TD bank fell after it agreed to pay $3.09 billion as part of a resolution of U.S. investigations into its compliance programs related to money laundering. The company also agreed to a cap on how big two U.S. banking subsidiaries can grow.

DAL lost 1% after reporting weaker results than analysts expected. The company said bookings for holiday travel are strong, but it’s anticipating a drop in flying around the election.

Oil prices, meanwhile, rose to claw back their sharp giveback from earlier in the week. A barrel of Brent crude added 3.7% to settle at $79.40. A barrel of benchmark U.S. crude gained 3.6% to $75.85.
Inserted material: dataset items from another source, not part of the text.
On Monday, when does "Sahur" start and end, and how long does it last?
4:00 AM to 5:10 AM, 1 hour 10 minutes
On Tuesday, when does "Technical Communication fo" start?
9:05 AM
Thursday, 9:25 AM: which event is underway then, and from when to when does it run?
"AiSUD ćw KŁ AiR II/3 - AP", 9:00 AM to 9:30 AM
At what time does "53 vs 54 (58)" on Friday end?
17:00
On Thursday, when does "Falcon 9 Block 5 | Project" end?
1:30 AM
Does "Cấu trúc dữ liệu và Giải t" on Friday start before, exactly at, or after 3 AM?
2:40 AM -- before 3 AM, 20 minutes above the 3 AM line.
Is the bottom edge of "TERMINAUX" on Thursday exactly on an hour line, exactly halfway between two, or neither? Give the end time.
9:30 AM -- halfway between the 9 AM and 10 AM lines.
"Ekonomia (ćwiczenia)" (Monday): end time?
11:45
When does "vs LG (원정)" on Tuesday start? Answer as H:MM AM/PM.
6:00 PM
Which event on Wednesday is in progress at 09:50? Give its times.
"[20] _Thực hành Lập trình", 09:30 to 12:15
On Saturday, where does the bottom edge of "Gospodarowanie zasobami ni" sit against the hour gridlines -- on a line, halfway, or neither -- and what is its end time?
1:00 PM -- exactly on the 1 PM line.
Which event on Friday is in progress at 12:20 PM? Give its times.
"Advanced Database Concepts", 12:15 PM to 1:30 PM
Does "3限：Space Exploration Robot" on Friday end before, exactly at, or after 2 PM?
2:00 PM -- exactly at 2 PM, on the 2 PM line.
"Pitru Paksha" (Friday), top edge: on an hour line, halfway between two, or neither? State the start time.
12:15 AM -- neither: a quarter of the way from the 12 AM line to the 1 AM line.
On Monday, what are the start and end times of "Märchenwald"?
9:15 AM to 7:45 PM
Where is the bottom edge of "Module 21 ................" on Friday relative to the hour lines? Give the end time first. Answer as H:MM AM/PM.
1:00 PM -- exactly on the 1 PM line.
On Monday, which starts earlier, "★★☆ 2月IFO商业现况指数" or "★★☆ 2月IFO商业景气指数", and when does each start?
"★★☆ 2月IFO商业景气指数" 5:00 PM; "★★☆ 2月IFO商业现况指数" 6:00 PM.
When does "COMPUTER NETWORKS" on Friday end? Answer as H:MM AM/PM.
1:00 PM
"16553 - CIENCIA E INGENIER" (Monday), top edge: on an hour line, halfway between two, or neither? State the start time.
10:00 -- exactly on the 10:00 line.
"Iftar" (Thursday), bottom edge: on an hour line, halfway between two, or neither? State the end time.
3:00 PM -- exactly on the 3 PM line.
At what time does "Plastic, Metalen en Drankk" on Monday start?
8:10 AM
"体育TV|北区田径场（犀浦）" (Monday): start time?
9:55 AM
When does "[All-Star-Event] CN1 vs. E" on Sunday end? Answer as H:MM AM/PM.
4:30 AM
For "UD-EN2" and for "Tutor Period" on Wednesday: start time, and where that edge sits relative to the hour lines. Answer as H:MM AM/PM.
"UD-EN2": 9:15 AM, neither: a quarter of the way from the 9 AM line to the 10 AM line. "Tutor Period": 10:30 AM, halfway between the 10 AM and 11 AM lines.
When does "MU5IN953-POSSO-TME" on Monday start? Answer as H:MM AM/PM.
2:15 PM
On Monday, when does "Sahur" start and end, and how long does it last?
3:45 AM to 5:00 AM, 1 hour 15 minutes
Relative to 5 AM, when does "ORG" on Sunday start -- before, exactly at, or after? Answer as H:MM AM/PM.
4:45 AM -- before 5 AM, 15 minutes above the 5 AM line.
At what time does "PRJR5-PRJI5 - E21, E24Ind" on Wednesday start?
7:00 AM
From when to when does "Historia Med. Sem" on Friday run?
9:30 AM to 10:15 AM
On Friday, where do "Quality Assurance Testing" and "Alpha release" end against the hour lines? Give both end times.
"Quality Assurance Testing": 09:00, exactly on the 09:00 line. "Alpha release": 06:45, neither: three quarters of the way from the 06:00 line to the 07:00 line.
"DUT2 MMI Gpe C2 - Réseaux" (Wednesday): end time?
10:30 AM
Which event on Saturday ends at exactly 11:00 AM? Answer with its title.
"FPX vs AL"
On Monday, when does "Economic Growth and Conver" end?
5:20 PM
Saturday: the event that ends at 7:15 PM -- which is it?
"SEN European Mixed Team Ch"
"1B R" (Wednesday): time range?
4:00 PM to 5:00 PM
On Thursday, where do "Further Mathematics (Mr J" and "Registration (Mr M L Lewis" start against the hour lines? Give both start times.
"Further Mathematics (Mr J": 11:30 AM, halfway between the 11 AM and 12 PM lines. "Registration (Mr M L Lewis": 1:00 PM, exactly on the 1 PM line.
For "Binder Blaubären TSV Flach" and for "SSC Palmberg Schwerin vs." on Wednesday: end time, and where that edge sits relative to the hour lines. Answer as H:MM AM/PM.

That helped drive stocks in the energy industry higher, which kept the losses for U.S. stock indexes in check. XOM and Dow component CVX did well.

In stock markets abroad, Hong Kong’s Hang Seng jumped 3% for its latest sharp swing.

After rising on hopes for stimulus to prop up the world’s second-largest economy, Chinese stocks slumped earlier this week on disappointment that there isn’t more on the way.

The third-quarter earnings season begins this week with the following: yesterday  – DAL lower; today - BLK, JPM, WFC higher.  

Economic reports will have: yesterday – September C.P.I. rose by 0.2%, weekly jobless claims gained 258K; today – September P.P.I. came in unchanged while the core rate excluding food and energy gained 0.2%,  U. of Michigan mid-October Consumer Sentiment Survey.